Previous results have shown that if there is a complete fracture of the Y‐TZP framework, it usually happens in the weakest point of the FDP, often the connector (Bakitian et al., 2019; Le et al., 2015). None of the FDP in this study was loaded to complete fracture but the fracture of the veneer occurred more often in the area of loading. However, the Ti FDPs showed more fractures and cracks in the anterior region than CoCr and Y‐TZP FDPs. One reason for this, may be the different E‐modulus of the different framework materials, CoCr (200 GPa according to manufacturer) and Y‐TZP (210 GPa) have about twice the E‐modulus compared to Ti (105 GPa). Since CoCr and Y‐TZP have quite similar E‐modulus and yet differ in fracture appearances, it cannot be the only explanation (Anusavice et al., 2013). However, the results need to be carefully interpreted as there was a difference in master model design, which might have had an influence on the outcome. Also, there was a small number of study samples and further large scale studies need to be made to confirm these results.

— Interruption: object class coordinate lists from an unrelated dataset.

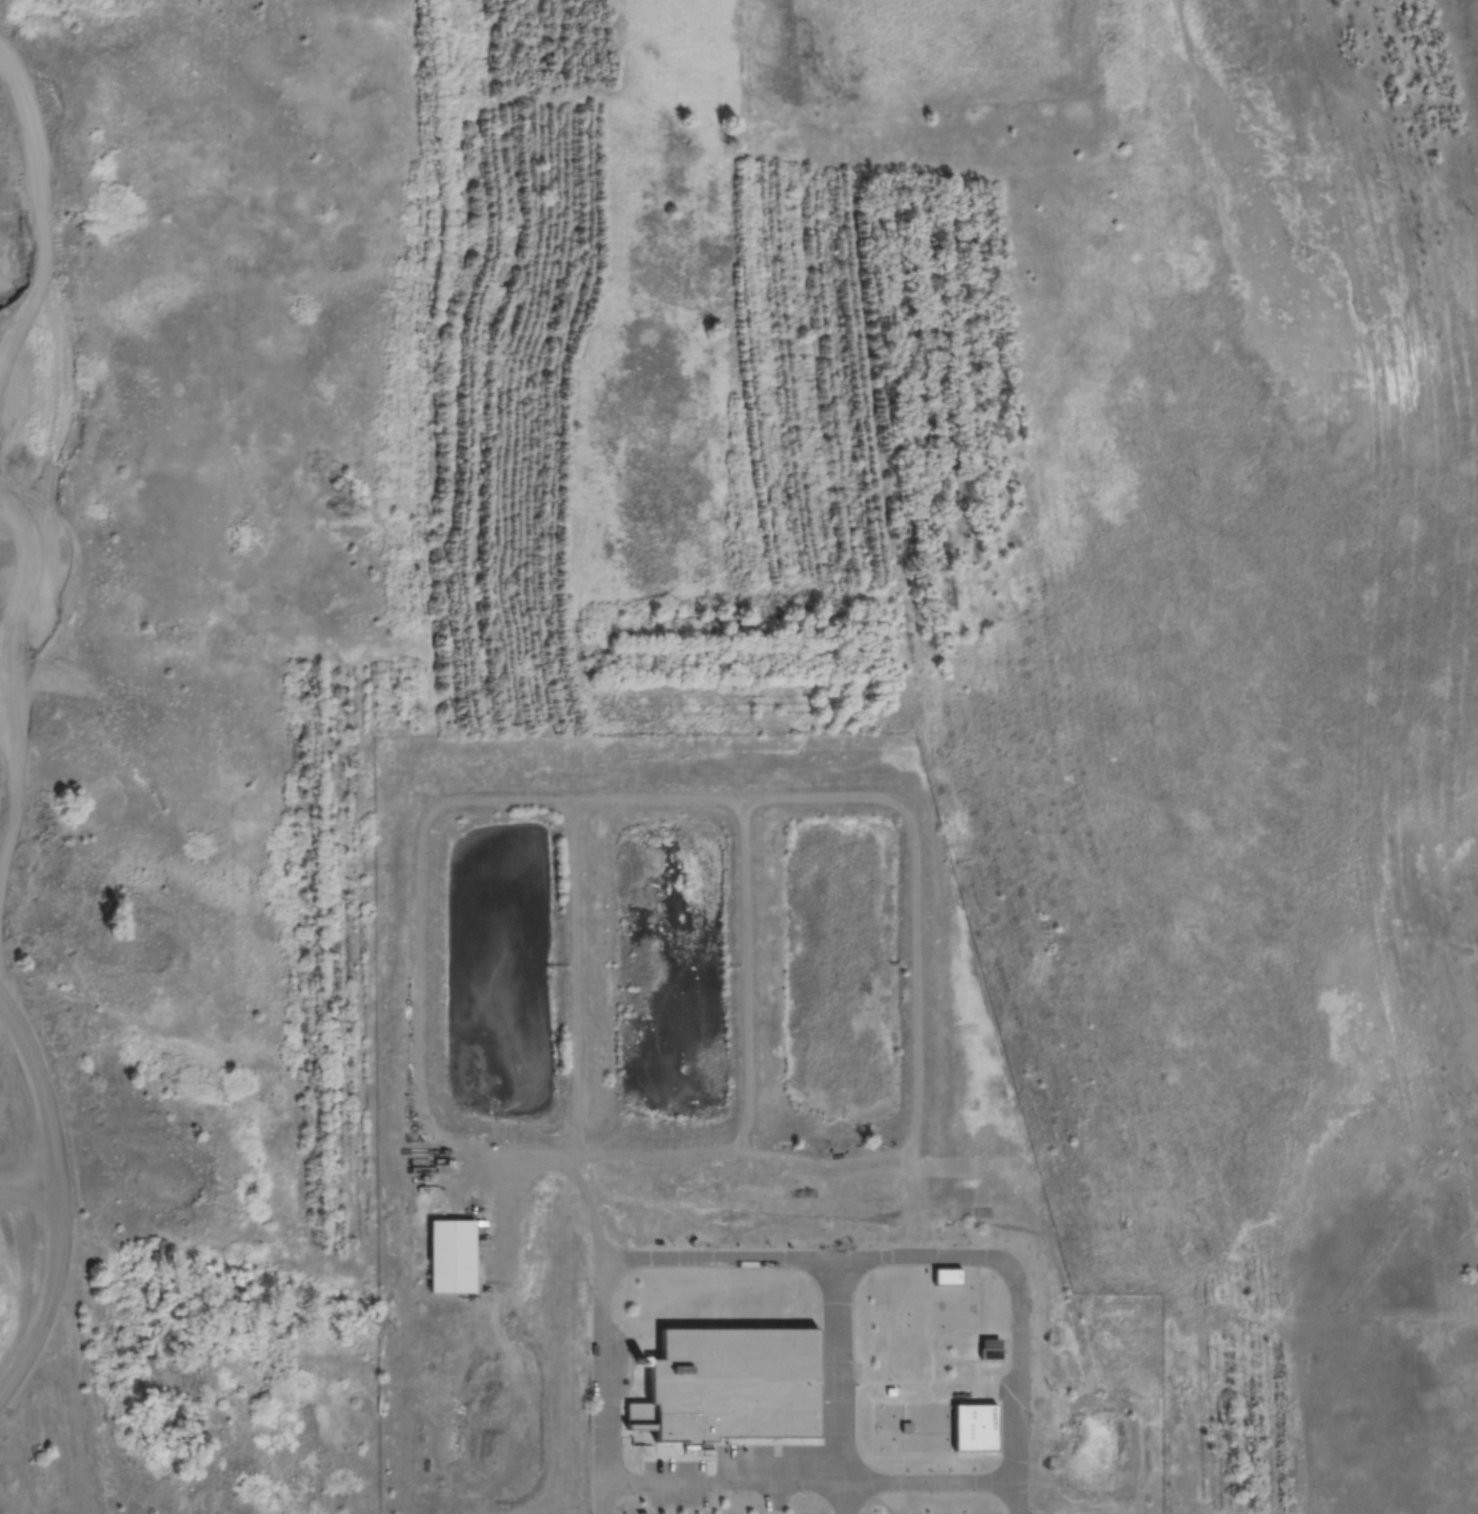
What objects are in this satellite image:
road: (26, 1182)
building: (446, 1246)
road: (57, 1250)
building: (948, 1275)
building: (991, 1350)
building: (739, 1384)
building: (970, 1416)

The results from the present study demonstrated no statistically significant difference in mean fracture load within the test groups but other studies have shown that veneering materials for Y‐TZP have a lower fracture strength than veneering materials used for porcelain fused to metal (Quinn et al., 2010). It was not shown whether adhesive or cohesive fractures were more common. Choi et al. (2009) reported that metal‐porcelain, when studying rectangular specimens, has higher shear bond strength than zirconia‐porcelain, and that fractures appeared to be more cohesive for zirconia (Choi et al., 2009). The results from the present study are not possible to apply directly to a situation where the specimens are shaped like teeth. The frameworks in the present study were designed to be ideal for each type of framework material and were not identical in dimensions and shapes in between the material groups. In addition, it is probably a larger variation in shape and thickness of veneering porcelain for tooth shaped test specimens due to differences in framework design and veneering procedure compared to a rectangular shape with a straight surface and a uniform thickness.

CONCLUSIONS

Within the limitations of this study, the conclusion was that framework material may affect the fracture behavior of maxillary full‐arch bridges; however, there were no differences in veneer fracture strength when frameworks of Ti, CoCr, or Y‐TZP were compared.

AUTHOR CONTRIBUTIONS

Märta Vahnström: First author, conceptualization, methodology, investigation, analysis, writing the original draft. Petra Hammarström Johansson: Conceptualization, methodology, investigation. Per Svanborg: Corresponding author, conceptualization, supervision. Victoria Franke Stenport: Conceptualization, methodology, analysis, supervision.

CONFLICTS OF INTEREST

The authors declare no conflicts of interest.